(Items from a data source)
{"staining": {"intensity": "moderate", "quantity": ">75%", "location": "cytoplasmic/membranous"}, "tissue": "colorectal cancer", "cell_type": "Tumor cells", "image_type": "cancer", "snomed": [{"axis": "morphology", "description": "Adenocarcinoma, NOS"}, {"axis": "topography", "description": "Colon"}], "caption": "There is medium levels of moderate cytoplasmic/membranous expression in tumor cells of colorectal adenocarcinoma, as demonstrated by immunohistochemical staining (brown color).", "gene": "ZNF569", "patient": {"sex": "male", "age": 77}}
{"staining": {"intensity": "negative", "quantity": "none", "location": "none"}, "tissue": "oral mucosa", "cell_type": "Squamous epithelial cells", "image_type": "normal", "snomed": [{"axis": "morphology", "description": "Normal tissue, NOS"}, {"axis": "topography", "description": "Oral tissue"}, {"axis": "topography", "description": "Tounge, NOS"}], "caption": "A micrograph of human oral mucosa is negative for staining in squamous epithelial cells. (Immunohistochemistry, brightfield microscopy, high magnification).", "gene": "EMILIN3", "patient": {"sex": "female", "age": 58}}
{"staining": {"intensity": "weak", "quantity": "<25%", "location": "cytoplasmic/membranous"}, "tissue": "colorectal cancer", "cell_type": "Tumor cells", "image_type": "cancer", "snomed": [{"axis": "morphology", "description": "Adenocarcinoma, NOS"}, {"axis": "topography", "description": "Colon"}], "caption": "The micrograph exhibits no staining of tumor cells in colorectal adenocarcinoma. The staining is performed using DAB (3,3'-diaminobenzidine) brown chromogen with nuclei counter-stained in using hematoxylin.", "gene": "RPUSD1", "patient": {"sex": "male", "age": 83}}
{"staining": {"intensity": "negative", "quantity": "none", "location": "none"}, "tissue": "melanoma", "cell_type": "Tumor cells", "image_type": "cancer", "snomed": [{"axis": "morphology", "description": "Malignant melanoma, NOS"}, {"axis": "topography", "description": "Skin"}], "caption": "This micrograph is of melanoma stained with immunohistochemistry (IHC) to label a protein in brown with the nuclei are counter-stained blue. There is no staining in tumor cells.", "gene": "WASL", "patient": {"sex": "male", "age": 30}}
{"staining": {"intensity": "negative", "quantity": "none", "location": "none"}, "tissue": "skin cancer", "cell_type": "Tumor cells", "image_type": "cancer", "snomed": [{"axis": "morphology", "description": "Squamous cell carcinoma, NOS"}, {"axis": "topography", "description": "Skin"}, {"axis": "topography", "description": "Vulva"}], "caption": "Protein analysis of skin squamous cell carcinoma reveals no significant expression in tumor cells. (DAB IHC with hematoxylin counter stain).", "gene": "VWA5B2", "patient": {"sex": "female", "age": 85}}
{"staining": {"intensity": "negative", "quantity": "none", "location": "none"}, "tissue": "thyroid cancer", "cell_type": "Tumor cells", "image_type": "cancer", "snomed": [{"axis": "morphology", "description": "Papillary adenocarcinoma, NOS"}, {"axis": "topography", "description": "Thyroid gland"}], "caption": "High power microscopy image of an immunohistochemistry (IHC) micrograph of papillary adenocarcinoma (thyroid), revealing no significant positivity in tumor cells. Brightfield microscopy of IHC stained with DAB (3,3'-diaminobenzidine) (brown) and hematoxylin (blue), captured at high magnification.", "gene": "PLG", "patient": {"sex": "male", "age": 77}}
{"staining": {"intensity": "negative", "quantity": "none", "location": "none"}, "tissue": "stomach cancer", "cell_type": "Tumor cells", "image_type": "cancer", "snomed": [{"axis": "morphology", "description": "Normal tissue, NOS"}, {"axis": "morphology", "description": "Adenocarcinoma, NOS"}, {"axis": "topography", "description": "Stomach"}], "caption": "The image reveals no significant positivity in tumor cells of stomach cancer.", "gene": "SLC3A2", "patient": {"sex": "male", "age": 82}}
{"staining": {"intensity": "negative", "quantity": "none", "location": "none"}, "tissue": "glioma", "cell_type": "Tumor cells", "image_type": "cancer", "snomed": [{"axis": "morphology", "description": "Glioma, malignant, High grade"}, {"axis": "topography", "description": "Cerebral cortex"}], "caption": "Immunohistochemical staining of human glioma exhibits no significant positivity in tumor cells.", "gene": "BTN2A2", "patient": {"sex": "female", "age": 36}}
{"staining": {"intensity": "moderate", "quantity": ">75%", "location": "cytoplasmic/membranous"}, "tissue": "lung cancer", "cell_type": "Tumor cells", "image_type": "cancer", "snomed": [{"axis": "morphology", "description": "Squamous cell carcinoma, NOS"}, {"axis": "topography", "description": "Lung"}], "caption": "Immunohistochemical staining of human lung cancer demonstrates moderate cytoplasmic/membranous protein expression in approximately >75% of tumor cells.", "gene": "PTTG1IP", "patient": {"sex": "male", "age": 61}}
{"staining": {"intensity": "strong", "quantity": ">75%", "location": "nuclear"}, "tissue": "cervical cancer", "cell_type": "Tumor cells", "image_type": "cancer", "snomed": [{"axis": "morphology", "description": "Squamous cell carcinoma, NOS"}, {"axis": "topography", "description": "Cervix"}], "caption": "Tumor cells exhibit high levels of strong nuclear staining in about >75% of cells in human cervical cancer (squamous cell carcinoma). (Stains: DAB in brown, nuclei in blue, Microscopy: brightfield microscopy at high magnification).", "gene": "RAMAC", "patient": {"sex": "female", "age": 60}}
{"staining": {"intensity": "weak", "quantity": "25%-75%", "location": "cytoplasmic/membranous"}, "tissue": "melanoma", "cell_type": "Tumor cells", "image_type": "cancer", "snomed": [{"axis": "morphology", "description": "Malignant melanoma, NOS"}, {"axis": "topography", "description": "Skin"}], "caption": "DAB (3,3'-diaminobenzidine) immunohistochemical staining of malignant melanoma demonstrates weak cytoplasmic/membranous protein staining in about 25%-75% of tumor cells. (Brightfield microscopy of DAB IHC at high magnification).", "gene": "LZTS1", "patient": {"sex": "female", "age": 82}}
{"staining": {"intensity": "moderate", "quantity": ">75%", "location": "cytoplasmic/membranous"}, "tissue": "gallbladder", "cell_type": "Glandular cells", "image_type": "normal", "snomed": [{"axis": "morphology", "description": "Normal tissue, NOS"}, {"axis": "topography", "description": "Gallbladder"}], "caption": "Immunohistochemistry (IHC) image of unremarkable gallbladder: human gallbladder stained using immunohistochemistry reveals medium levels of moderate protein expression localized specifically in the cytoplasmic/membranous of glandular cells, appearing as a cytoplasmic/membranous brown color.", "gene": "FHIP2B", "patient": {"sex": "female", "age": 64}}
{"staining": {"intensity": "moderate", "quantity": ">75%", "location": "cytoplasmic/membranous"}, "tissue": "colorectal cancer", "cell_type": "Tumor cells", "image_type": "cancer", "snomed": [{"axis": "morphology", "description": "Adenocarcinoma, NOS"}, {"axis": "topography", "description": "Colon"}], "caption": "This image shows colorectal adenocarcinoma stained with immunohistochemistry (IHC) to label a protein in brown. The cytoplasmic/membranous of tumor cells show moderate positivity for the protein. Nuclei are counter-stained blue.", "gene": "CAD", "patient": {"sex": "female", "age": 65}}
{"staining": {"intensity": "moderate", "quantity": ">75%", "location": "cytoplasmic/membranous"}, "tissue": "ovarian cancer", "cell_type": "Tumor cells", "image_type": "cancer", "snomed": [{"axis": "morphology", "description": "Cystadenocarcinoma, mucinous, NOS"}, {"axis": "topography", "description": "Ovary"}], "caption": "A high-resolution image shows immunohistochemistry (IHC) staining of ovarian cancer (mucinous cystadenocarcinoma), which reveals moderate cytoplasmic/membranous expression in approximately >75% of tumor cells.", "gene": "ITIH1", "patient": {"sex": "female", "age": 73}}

TASK DIRECTIONS
Reproduce each entry from the records above, character for character.

ANSWER SECTION
{"staining": {"intensity": "moderate", "quantity": ">75%", "location": "cytoplasmic/membranous"}, "tissue": "colorectal cancer", "cell_type": "Tumor cells", "image_type": "cancer", "snomed": [{"axis": "morphology", "description": "Adenocarcinoma, NOS"}, {"axis": "topography", "description": "Colon"}], "caption": "There is medium levels of moderate cytoplasmic/membranous expression in tumor cells of colorectal adenocarcinoma, as demonstrated by immunohistochemical staining (brown color).", "gene": "ZNF569", "patient": {"sex": "male", "age": 77}}
{"staining": {"intensity": "negative", "quantity": "none", "location": "none"}, "tissue": "oral mucosa", "cell_type": "Squamous epithelial cells", "image_type": "normal", "snomed": [{"axis": "morphology", "description": "Normal tissue, NOS"}, {"axis": "topography", "description": "Oral tissue"}, {"axis": "topography", "description": "Tounge, NOS"}], "caption": "A micrograph of human oral mucosa is negative for staining in squamous epithelial cells. (Immunohistochemistry, brightfield microscopy, high magnification).", "gene": "EMILIN3", "patient": {"sex": "female", "age": 58}}
{"staining": {"intensity": "weak", "quantity": "<25%", "location": "cytoplasmic/membranous"}, "tissue": "colorectal cancer", "cell_type": "Tumor cells", "image_type": "cancer", "snomed": [{"axis": "morphology", "description": "Adenocarcinoma, NOS"}, {"axis": "topography", "description": "Colon"}], "caption": "The micrograph exhibits no staining of tumor cells in colorectal adenocarcinoma. The staining is performed using DAB (3,3'-diaminobenzidine) brown chromogen with nuclei counter-stained in using hematoxylin.", "gene": "RPUSD1", "patient": {"sex": "male", "age": 83}}
{"staining": {"intensity": "negative", "quantity": "none", "location": "none"}, "tissue": "melanoma", "cell_type": "Tumor cells", "image_type": "cancer", "snomed": [{"axis": "morphology", "description": "Malignant melanoma, NOS"}, {"axis": "topography", "description": "Skin"}], "caption": "This micrograph is of melanoma stained with immunohistochemistry (IHC) to label a protein in brown with the nuclei are counter-stained blue. There is no staining in tumor cells.", "gene": "WASL", "patient": {"sex": "male", "age": 30}}
{"staining": {"intensity": "negative", "quantity": "none", "location": "none"}, "tissue": "skin cancer", "cell_type": "Tumor cells", "image_type": "cancer", "snomed": [{"axis": "morphology", "description": "Squamous cell carcinoma, NOS"}, {"axis": "topography", "description": "Skin"}, {"axis": "topography", "description": "Vulva"}], "caption": "Protein analysis of skin squamous cell carcinoma reveals no significant expression in tumor cells. (DAB IHC with hematoxylin counter stain).", "gene": "VWA5B2", "patient": {"sex": "female", "age": 85}}
{"staining": {"intensity": "negative", "quantity": "none", "location": "none"}, "tissue": "thyroid cancer", "cell_type": "Tumor cells", "image_type": "cancer", "snomed": [{"axis": "morphology", "description": "Papillary adenocarcinoma, NOS"}, {"axis": "topography", "description": "Thyroid gland"}], "caption": "High power microscopy image of an immunohistochemistry (IHC) micrograph of papillary adenocarcinoma (thyroid), revealing no significant positivity in tumor cells. Brightfield microscopy of IHC stained with DAB (3,3'-diaminobenzidine) (brown) and hematoxylin (blue), captured at high magnification.", "gene": "PLG", "patient": {"sex": "male", "age": 77}}
{"staining": {"intensity": "negative", "quantity": "none", "location": "none"}, "tissue": "stomach cancer", "cell_type": "Tumor cells", "image_type": "cancer", "snomed": [{"axis": "morphology", "description": "Normal tissue, NOS"}, {"axis": "morphology", "description": "Adenocarcinoma, NOS"}, {"axis": "topography", "description": "Stomach"}], "caption": "The image reveals no significant positivity in tumor cells of stomach cancer.", "gene": "SLC3A2", "patient": {"sex": "male", "age": 82}}
{"staining": {"intensity": "negative", "quantity": "none", "location": "none"}, "tissue": "glioma", "cell_type": "Tumor cells", "image_type": "cancer", "snomed": [{"axis": "morphology", "description": "Glioma, malignant, High grade"}, {"axis": "topography", "description": "Cerebral cortex"}], "caption": "Immunohistochemical staining of human glioma exhibits no significant positivity in tumor cells.", "gene": "BTN2A2", "patient": {"sex": "female", "age": 36}}
{"staining": {"intensity": "moderate", "quantity": ">75%", "location": "cytoplasmic/membranous"}, "tissue": "lung cancer", "cell_type": "Tumor cells", "image_type": "cancer", "snomed": [{"axis": "morphology", "description": "Squamous cell carcinoma, NOS"}, {"axis": "topography", "description": "Lung"}], "caption": "Immunohistochemical staining of human lung cancer demonstrates moderate cytoplasmic/membranous protein expression in approximately >75% of tumor cells.", "gene": "PTTG1IP", "patient": {"sex": "male", "age": 61}}
{"staining": {"intensity": "strong", "quantity": ">75%", "location": "nuclear"}, "tissue": "cervical cancer", "cell_type": "Tumor cells", "image_type": "cancer", "snomed": [{"axis": "morphology", "description": "Squamous cell carcinoma, NOS"}, {"axis": "topography", "description": "Cervix"}], "caption": "Tumor cells exhibit high levels of strong nuclear staining in about >75% of cells in human cervical cancer (squamous cell carcinoma). (Stains: DAB in brown, nuclei in blue, Microscopy: brightfield microscopy at high magnification).", "gene": "RAMAC", "patient": {"sex": "female", "age": 60}}
{"staining": {"intensity": "weak", "quantity": "25%-75%", "location": "cytoplasmic/membranous"}, "tissue": "melanoma", "cell_type": "Tumor cells", "image_type": "cancer", "snomed": [{"axis": "morphology", "description": "Malignant melanoma, NOS"}, {"axis": "topography", "description": "Skin"}], "caption": "DAB (3,3'-diaminobenzidine) immunohistochemical staining of malignant melanoma demonstrates weak cytoplasmic/membranous protein staining in about 25%-75% of tumor cells. (Brightfield microscopy of DAB IHC at high magnification).", "gene": "LZTS1", "patient": {"sex": "female", "age": 82}}
{"staining": {"intensity": "moderate", "quantity": ">75%", "location": "cytoplasmic/membranous"}, "tissue": "gallbladder", "cell_type": "Glandular cells", "image_type": "normal", "snomed": [{"axis": "morphology", "description": "Normal tissue, NOS"}, {"axis": "topography", "description": "Gallbladder"}], "caption": "Immunohistochemistry (IHC) image of unremarkable gallbladder: human gallbladder stained using immunohistochemistry reveals medium levels of moderate protein expression localized specifically in the cytoplasmic/membranous of glandular cells, appearing as a cytoplasmic/membranous brown color.", "gene": "FHIP2B", "patient": {"sex": "female", "age": 64}}
{"staining": {"intensity": "moderate", "quantity": ">75%", "location": "cytoplasmic/membranous"}, "tissue": "colorectal cancer", "cell_type": "Tumor cells", "image_type": "cancer", "snomed": [{"axis": "morphology", "description": "Adenocarcinoma, NOS"}, {"axis": "topography", "description": "Colon"}], "caption": "This image shows colorectal adenocarcinoma stained with immunohistochemistry (IHC) to label a protein in brown. The cytoplasmic/membranous of tumor cells show moderate positivity for the protein. Nuclei are counter-stained blue.", "gene": "CAD", "patient": {"sex": "female", "age": 65}}
{"staining": {"intensity": "moderate", "quantity": ">75%", "location": "cytoplasmic/membranous"}, "tissue": "ovarian cancer", "cell_type": "Tumor cells", "image_type": "cancer", "snomed": [{"axis": "morphology", "description": "Cystadenocarcinoma, mucinous, NOS"}, {"axis": "topography", "description": "Ovary"}], "caption": "A high-resolution image shows immunohistochemistry (IHC) staining of ovarian cancer (mucinous cystadenocarcinoma), which reveals moderate cytoplasmic/membranous expression in approximately >75% of tumor cells.", "gene": "ITIH1", "patient": {"sex": "female", "age": 73}}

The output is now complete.